Rajeev Suresh Samant is the founder and CEO of Sula Vineyards, India's largest winery.

== Education and early career ==
Born in Mumbai, Samant completed his education from Stanford University where he received a bachelor's degree in Economics, followed by a master's degree in Engineering Management.

He then joined Oracle Corporation as one of the youngest managers there. However, after a couple of years, he quit and decided to return to India and start something of his own.

== Sula Vineyards ==
After backpacking around the world for a year, Samant returned to India where he decided to live the rural life. He started farming mangoes, roses, teak wood, and table grapes at his family's 20-acre plot in Nashik. In 1996, he had an epiphany when realized that Nashik had the perfect climate for growing wine grapes. His determination grew when he returned to California and met with Kerry Damskey, an eminent winemaker, who enthusiastically agreed to help him start a winery.

In 1997, the duo took the revolutionary step of not only being the first to grow wine grapes in this region, but also planting varietals such as the French Sauvignon Blanc and Californian Chenin Blanc that had never been planted before in India. In 1998, Sula Vineyards was established, and launched their first wines released in 2000.

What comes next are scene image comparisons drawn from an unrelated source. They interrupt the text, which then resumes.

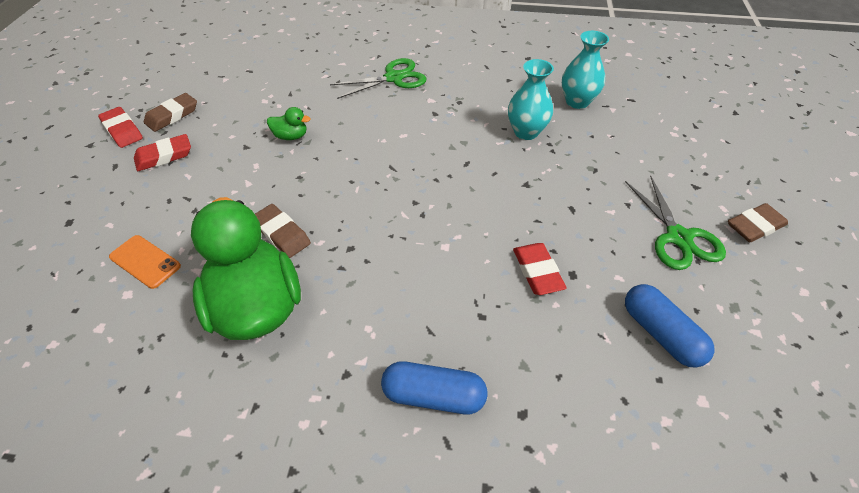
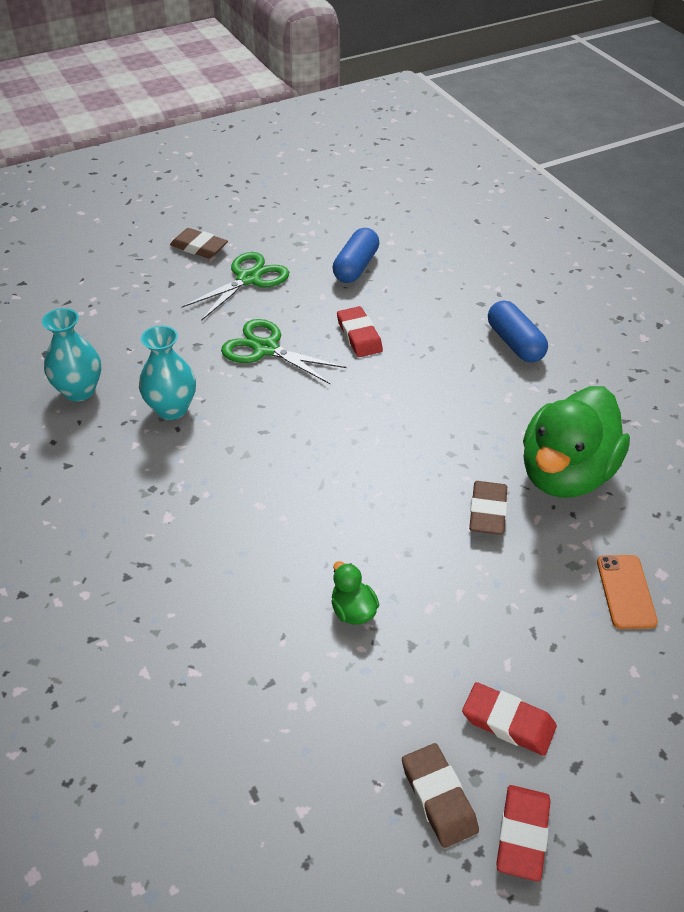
camera: 125 degrees left, 5 degrees down
(172, 115) = (438, 798): brown eraser -> brown eraser turned 60 degrees clockwise
(394, 78) = (143, 582): green scissors -> green scissors (266, 349)
(537, 271) = (359, 336): red eraser -> red eraser turned 60 degrees counterclockwise

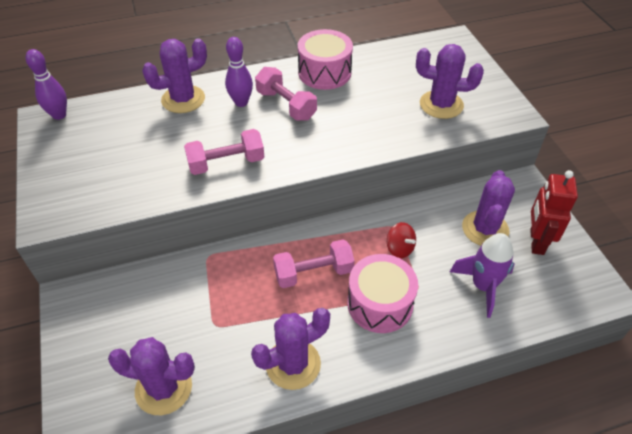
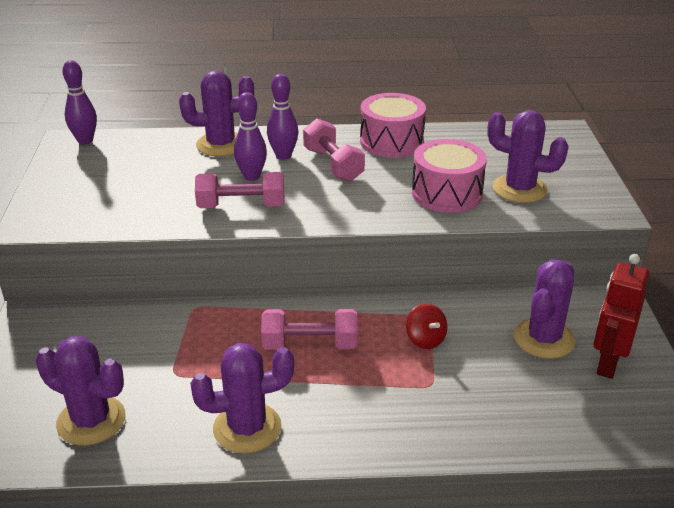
camera: 15 degrees right, 15 degrees down
(223, 129) = (251, 176): none -> purple bowling pin
(380, 303) = (377, 389): pink drum -> pink drum (447, 193)
(483, 286) = (517, 396): purple rocket -> none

Today, Sula Vineyards is India's largest wine producer and holds a market share of 65%. They are also pioneers in Indian wine and started facilities like a tasting room and at their winery in 2005. Sula is also the only Indian wine company to be present in all price and product segments including Red, White, Rose, Sparking and Dessert wines.

==Personal life==
In 2016, Samant married his girlfriend Margarita Andronova in a church wedding at Siolim, Goa while meeting her in Spain. The couple has one daughter.